_What to do_.
For each statement, say yes or no as to whether it agrees with the commentary passage below, and quote the words from the passage that decide it: (a) Google planned to derank stories from RT and Sputnik. (b) The writer watches three news services each morning. (c) Eric Schmidt is identified as the chairman of Alphabet.

_Passage given_.
___

Mao had reasonable excuses.  The West has no real excuse for still demanding a Great Leap Forward after repeated failures.

The big trouble with lying is that it’s not true.  That also applies to False Beliefs, as with right-wingers insisting that Climate Change is a leftist myth.  A few individuals have shown their honesty by admitting their former errors.[I]  But most hang on to the bitter end.

I fear it will be very bitter indeed for Britain and the USA.

 

The finest Free Media that money can buy

“Google is to ‘derank’ stories from Kremlin-owned publications Russia Today (RT) and Sputnik in response to allegations about election meddling by President Putin’s government.

“Alphabet chairman Eric Schmidt said the search giant needed to deal with the spread of misinformation.

“RT has been described by US intelligence agencies as ‘Russia’s state-run propaganda machine’.

“The publications said the move was a form of censorship.”[J]

They are also banned from buying advertising on Twitter.[K]  Understandable, since they have a populist style that neatly exposes all of the troubles and failures of the West.

I start each morning watching four news services: the BBC, Russia Today, the Chinese and Al Jazeera.  Each has an agenda: between them one gets something like the truth.

___

_Information supplied_.
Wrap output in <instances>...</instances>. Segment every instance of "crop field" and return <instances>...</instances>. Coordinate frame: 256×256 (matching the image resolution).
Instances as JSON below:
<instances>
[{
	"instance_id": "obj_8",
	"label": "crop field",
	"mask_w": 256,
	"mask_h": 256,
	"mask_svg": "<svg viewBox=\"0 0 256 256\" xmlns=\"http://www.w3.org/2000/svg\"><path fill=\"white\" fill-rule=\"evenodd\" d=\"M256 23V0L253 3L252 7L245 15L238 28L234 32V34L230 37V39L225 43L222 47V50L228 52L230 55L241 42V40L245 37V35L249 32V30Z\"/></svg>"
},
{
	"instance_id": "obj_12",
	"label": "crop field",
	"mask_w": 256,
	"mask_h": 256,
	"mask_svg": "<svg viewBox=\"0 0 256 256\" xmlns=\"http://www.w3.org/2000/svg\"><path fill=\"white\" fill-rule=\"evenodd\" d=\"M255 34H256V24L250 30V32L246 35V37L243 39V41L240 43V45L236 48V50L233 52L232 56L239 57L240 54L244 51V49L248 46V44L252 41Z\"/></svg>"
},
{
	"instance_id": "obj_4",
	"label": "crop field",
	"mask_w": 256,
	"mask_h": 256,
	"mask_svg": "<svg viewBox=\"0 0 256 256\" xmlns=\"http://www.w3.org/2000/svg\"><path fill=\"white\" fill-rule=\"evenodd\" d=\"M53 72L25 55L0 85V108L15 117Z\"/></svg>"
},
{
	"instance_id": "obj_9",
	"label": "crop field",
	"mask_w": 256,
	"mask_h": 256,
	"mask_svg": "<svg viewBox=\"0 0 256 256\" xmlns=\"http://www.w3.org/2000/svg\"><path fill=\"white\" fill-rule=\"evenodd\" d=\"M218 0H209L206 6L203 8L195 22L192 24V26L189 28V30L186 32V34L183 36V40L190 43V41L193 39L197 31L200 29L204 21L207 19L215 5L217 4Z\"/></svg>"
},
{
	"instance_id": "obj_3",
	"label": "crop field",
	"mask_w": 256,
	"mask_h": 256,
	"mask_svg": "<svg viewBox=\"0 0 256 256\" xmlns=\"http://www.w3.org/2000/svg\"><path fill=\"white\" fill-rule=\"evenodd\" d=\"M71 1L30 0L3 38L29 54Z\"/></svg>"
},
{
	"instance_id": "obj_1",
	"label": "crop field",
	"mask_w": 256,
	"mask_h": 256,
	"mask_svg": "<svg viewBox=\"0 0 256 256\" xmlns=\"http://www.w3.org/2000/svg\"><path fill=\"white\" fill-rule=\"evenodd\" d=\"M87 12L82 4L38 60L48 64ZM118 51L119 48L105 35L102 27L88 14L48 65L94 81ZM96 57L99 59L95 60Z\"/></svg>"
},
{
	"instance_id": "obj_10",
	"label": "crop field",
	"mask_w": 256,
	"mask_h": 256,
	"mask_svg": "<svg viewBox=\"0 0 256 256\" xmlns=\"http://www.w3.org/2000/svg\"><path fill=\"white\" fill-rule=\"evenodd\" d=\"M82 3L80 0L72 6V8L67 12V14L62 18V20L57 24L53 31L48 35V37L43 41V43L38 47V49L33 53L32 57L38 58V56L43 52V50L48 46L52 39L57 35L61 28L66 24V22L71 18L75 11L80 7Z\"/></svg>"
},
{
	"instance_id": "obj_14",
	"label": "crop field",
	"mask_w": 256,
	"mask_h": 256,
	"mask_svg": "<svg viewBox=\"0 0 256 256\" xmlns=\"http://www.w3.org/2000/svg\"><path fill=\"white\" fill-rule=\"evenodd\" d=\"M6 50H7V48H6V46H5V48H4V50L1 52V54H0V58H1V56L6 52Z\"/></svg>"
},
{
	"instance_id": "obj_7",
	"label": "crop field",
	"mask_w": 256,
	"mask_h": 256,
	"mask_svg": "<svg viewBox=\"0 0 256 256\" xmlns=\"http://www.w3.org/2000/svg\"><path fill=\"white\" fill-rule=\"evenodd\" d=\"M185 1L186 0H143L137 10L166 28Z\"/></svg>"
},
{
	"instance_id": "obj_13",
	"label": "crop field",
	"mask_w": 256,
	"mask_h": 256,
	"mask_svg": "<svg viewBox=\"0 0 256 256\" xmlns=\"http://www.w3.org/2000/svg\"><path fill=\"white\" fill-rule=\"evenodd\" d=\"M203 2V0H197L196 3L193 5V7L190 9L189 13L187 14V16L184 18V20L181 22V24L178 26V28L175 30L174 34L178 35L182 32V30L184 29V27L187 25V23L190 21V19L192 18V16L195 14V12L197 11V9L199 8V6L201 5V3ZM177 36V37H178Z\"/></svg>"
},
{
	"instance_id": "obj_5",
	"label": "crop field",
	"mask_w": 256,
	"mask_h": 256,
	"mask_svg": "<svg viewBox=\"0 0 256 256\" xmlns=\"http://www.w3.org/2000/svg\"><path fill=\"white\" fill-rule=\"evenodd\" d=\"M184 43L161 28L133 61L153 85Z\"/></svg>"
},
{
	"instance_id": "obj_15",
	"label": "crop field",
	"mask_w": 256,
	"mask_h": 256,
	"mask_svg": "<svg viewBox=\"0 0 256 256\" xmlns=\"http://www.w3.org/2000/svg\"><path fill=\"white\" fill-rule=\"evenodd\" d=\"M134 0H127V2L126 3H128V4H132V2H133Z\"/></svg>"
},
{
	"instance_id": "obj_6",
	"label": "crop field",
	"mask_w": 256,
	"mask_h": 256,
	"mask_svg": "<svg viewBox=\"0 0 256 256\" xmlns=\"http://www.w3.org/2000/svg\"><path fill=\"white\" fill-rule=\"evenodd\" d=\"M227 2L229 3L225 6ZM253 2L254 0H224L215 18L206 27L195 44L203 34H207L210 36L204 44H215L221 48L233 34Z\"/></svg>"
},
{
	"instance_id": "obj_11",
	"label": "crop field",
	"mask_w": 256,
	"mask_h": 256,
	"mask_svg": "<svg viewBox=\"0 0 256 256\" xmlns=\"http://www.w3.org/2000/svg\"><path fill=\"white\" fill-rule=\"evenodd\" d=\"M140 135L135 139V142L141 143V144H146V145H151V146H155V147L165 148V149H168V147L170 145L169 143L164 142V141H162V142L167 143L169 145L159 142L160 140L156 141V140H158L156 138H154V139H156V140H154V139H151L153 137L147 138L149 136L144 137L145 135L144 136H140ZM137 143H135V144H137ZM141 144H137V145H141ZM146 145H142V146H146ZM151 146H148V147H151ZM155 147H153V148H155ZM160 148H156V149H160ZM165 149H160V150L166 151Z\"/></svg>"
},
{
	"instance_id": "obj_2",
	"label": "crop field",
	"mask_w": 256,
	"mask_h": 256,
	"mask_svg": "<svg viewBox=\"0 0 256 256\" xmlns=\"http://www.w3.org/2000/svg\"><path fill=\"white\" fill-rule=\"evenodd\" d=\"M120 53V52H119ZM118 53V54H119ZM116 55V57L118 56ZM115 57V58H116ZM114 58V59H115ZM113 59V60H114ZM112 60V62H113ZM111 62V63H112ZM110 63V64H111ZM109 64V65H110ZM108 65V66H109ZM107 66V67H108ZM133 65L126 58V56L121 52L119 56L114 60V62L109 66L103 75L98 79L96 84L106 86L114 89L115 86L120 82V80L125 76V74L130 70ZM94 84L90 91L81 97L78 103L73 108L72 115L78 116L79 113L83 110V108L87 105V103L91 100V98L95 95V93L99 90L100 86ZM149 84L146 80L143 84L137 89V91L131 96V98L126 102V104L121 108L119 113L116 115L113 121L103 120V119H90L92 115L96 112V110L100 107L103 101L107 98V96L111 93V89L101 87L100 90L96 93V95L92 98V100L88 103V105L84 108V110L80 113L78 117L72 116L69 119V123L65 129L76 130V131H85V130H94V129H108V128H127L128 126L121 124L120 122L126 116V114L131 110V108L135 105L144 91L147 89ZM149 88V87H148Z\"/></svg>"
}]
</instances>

___

_Exercise answer_.
(a) Yes: "Google is to ‘derank’ stories from Kremlin-owned publications Russia Today (RT) and Sputnik"
(b) No: "I start each morning watching four news services"
(c) Yes: "Alphabet chairman Eric Schmidt said the search giant needed to deal with the spread of misinformation"